From today's Strib:
The issue is not whether the theory, which one political wag (OK, it was Hammer) called the most destructive cocktail napkin of the 20th century, is sound. The issue is where on the curve do US tax rates fall. Here's one version of the curve in question:At a Washington, D.C., luncheon in 1974, economist Arthur Laffer told some friends about his theory that the government could cut tax rates and, by triggering a burst of economic activity, actually increase its overall tax collections. The "Laffer Curve" became a hit among conservative intellectuals, helped President Ronald Reagan pass a big tax cut in 1981, and won an enduring place in public opinion about government finance.

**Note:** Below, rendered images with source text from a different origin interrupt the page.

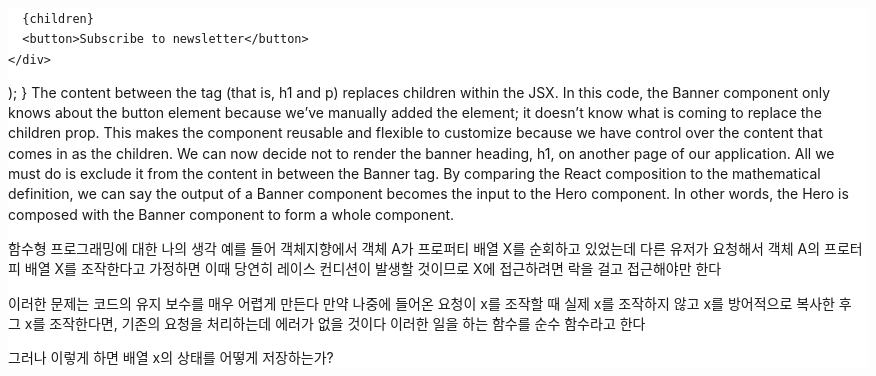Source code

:       {children}
      <button>Subscribe to newsletter</button>
    </div>
  );
}
The content between the <Banner> tag (that is, h1 and p) replaces children within the JSX.
In this code, the Banner component only knows about the button element because we’ve manually added the element; it doesn’t know what is coming to replace the children prop.
This makes the component reusable and flexible to customize because we have control over the content that comes in as the children. We can now decide not to render the banner heading, h1, on another page of our application.
All we must do is exclude it from the content in between the Banner tag.
By comparing the React composition to the mathematical definition, we can say the output of a Banner component becomes the input to the Hero component. In other words, the Hero is composed with the Banner component to form a whole component.



함수형 프로그래밍에 대한 나의 생각
예를 들어 객체지향에서 객체 A가 프로퍼티 배열 X를 순회하고 있었는데
다른 유저가 요청해서 객체 A의 프로터피 배열 X를 조작한다고 가정하면
이때 당연히 레이스 컨디션이 발생할 것이므로
X에 접근하려면 락을 걸고 접근해야만 한다

이러한 문제는 코드의 유지 보수를 매우 어렵게 만든다
만약 나중에 들어온 요청이 x를 조작할 때 실제 x를 조작하지 않고
x를 방어적으로 복사한 후 그 x를 조작한다면, 기존의 요청을 처리하는데 에러가 없을 것이다
이러한 일을 하는 함수를 순수 함수라고 한다

그러나 이렇게 하면 배열 x의 상태를 어떻게 저장하는가?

So enduring, in fact, that no amount of historical experience and debunking by academic economists can dislodge it from the public's mind. President Bush embraced it while pushing a big tax cut through Congress in 2003, and his budget director, Joshua Bolten, has invoked it at least once.
So it's good to see that the Congressional Budget Office (CBO), the government's top arbiter of fiscal matters, has put the idea under a microscope and exposed its fallacies. It's time that members of Congress stopped selling tax cuts on the idea that they can be repaid with free money.
The two end points make perfect sense. The left endpoint says that at a tax rate of zero you get zero tax revenue. The right endpoint says that if you set the tax rate at 100% you will also get zero tax revenue because no one will work if they keep none of the money. The top of the curve is the the tax rate (T) that yields the largest amount of tax revenue. The curve doesn't tell us where that point is but we can see how we would approach it. Starting at the left as we increase tax rates we get more revenue up until a point where tax rates get to the point where some people actually stop working, or at least work less, because the take home pay gets increasingly small. As take home pay gets lower and lower more and more people drop out of work--some people won't work for less than $10 an hour, others will work until the pay drops to, say, $3 an hour.
But that's where the question for policy makers comes in. Is our current tax rate to the right or the left of the top point of the curve? If it's to the right then dropping the rate a little bit should in fact bring in a little more tax revenue. But that doesn't seem to be where we are in the US, as the recent CBO study shows. Now when the top rate is in the 95% range, as it was in England years ago, there's a good chance that it is to the right of the top. But it looks like both in the '80s and today we are clearly to the left of the maximum revenue point and any talk of tax cuts "paying for themselves" is dishonest politics and bad economics.
Bottom line? In the vast scheme of things the US has pretty low tax rates and conservative should quit their whining.